What the exercise asks |
Reproduce word for word the lines of the rows below, beginning with the line containing "scientific name: Gallinula chloropus" and continuing through the line containing "family: Psyllidae", with both of those lines included.

Exercise data |
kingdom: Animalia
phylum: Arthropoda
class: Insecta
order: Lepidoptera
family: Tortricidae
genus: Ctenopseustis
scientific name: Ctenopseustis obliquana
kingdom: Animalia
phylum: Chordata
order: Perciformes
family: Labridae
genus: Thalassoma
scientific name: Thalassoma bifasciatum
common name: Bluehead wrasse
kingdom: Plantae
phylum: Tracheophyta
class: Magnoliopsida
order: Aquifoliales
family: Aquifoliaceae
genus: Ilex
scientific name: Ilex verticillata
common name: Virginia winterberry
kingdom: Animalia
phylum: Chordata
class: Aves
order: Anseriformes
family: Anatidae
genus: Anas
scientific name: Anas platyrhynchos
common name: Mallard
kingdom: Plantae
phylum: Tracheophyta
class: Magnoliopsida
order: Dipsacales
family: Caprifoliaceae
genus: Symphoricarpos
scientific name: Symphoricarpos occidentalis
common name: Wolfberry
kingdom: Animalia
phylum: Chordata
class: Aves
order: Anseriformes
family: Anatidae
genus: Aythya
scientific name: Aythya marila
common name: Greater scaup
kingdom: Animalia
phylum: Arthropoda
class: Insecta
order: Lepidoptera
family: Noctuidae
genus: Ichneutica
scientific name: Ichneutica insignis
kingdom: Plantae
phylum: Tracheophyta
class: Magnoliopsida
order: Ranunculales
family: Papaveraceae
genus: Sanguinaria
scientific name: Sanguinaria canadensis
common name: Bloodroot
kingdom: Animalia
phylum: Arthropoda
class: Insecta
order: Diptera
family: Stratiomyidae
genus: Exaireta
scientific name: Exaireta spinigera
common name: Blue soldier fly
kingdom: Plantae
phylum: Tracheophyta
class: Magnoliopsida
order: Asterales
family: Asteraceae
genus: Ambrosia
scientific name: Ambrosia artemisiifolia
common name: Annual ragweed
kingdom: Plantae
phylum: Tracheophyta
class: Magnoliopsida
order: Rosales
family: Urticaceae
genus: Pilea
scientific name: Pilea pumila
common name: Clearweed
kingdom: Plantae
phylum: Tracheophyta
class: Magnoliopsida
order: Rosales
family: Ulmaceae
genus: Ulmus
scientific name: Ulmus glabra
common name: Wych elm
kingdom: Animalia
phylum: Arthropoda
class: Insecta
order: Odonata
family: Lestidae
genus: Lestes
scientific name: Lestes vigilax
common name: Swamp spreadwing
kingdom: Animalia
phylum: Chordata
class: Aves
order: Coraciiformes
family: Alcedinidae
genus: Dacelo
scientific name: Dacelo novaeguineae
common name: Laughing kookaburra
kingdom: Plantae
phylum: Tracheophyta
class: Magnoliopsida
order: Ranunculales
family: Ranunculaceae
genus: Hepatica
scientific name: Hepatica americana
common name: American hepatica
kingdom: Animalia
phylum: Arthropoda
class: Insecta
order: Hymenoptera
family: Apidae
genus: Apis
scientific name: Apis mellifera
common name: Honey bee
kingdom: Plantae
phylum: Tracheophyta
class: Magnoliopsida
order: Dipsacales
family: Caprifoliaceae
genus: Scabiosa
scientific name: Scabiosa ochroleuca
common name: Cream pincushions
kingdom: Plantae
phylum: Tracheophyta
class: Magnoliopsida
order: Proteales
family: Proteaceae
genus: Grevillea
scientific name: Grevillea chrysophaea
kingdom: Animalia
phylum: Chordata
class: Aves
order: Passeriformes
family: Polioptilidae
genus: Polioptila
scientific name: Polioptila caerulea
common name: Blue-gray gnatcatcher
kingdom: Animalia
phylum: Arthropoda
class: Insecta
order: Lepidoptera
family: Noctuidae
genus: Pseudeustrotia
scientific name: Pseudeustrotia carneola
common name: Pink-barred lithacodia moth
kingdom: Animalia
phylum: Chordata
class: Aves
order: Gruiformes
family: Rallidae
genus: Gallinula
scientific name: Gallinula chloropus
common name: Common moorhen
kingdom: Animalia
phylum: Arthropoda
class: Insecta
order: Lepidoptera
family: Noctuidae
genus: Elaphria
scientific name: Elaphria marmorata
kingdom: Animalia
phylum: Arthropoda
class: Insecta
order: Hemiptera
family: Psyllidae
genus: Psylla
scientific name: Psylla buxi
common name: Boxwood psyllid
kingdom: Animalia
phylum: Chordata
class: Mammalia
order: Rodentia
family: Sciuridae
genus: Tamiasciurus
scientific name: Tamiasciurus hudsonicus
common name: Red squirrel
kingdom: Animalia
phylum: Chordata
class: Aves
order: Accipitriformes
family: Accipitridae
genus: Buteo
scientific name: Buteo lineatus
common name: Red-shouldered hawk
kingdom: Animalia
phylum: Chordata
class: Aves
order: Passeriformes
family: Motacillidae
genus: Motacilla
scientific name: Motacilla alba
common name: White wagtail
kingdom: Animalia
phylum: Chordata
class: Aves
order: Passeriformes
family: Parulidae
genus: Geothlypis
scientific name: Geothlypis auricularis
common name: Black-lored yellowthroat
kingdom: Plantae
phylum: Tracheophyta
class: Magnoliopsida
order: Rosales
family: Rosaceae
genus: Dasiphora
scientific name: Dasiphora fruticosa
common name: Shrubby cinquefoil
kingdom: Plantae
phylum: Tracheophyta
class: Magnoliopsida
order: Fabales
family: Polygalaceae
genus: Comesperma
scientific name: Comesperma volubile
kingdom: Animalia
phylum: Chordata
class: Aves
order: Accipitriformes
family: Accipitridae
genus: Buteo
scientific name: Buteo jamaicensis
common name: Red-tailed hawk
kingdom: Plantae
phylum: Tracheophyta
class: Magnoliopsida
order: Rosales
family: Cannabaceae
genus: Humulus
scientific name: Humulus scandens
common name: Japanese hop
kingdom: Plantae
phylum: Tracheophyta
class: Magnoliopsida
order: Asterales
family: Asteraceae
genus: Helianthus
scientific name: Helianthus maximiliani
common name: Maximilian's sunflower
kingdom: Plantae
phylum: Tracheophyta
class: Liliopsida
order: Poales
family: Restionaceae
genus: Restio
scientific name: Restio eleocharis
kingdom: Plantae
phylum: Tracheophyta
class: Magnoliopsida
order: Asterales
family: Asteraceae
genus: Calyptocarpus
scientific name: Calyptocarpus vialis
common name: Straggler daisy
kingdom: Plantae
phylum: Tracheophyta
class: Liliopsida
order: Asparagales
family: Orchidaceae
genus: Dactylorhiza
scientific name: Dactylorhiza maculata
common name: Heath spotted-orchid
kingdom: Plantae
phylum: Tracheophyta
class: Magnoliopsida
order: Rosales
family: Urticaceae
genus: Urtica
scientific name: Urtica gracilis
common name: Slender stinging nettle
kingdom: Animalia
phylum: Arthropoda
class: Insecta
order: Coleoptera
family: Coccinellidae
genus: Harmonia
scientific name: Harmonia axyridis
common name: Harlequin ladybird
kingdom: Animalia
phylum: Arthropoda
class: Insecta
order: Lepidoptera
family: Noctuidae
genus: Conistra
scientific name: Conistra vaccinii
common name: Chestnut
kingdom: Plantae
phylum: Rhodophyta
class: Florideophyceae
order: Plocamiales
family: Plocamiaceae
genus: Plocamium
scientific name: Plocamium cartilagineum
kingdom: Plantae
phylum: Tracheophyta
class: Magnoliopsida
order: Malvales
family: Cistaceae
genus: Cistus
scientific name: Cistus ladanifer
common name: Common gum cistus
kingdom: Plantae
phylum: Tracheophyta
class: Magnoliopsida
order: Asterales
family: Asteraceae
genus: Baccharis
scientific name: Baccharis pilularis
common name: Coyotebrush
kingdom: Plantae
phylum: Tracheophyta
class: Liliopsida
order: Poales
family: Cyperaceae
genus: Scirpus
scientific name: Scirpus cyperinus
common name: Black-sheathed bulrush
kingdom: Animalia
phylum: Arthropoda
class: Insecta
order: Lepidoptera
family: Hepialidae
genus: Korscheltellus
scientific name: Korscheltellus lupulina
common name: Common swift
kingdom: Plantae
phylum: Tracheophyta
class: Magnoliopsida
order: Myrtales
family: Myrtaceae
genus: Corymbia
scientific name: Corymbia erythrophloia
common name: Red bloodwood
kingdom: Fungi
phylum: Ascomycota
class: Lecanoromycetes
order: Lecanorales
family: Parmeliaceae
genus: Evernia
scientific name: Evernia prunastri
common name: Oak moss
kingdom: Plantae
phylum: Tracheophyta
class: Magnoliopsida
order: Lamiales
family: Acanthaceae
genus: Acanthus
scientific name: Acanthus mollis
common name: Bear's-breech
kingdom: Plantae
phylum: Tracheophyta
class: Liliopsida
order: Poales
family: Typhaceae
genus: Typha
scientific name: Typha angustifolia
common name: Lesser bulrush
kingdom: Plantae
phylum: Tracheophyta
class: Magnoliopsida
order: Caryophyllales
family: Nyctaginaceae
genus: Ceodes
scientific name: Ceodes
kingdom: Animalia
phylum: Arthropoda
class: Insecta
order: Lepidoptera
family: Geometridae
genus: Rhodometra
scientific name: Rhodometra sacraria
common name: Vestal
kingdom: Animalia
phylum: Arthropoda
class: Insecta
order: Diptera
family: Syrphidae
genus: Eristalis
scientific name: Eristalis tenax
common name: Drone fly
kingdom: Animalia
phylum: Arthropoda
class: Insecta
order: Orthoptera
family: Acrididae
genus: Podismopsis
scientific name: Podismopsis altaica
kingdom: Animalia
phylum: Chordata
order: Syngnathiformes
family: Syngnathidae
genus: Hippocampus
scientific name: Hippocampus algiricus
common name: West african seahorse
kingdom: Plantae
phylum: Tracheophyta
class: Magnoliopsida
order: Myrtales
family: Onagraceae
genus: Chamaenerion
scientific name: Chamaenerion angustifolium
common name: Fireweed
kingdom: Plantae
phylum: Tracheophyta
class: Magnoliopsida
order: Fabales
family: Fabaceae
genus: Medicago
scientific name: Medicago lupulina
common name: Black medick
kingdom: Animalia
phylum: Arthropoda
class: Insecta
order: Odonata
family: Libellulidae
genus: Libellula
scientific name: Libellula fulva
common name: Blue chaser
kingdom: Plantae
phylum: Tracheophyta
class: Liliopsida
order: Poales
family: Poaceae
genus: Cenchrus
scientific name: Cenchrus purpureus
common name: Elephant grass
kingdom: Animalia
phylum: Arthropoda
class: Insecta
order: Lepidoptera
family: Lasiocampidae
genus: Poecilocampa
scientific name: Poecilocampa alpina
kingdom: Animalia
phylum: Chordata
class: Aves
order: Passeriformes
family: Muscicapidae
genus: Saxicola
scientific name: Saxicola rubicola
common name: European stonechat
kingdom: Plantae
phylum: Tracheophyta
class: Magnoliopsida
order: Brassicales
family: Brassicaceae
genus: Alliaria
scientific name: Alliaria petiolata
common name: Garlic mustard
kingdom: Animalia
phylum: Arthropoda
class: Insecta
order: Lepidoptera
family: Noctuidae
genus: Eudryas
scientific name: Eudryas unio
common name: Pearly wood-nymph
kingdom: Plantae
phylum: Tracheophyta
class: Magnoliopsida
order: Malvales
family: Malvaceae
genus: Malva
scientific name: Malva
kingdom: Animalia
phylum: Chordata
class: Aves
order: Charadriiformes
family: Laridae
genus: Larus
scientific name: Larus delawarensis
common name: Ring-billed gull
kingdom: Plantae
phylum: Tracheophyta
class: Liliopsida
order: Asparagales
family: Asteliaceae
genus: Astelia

Solution for this task |
scientific name: Gallinula chloropus
common name: Common moorhen
kingdom: Animalia
phylum: Arthropoda
class: Insecta
order: Lepidoptera
family: Noctuidae
genus: Elaphria
scientific name: Elaphria marmorata
kingdom: Animalia
phylum: Arthropoda
class: Insecta
order: Hemiptera
family: Psyllidae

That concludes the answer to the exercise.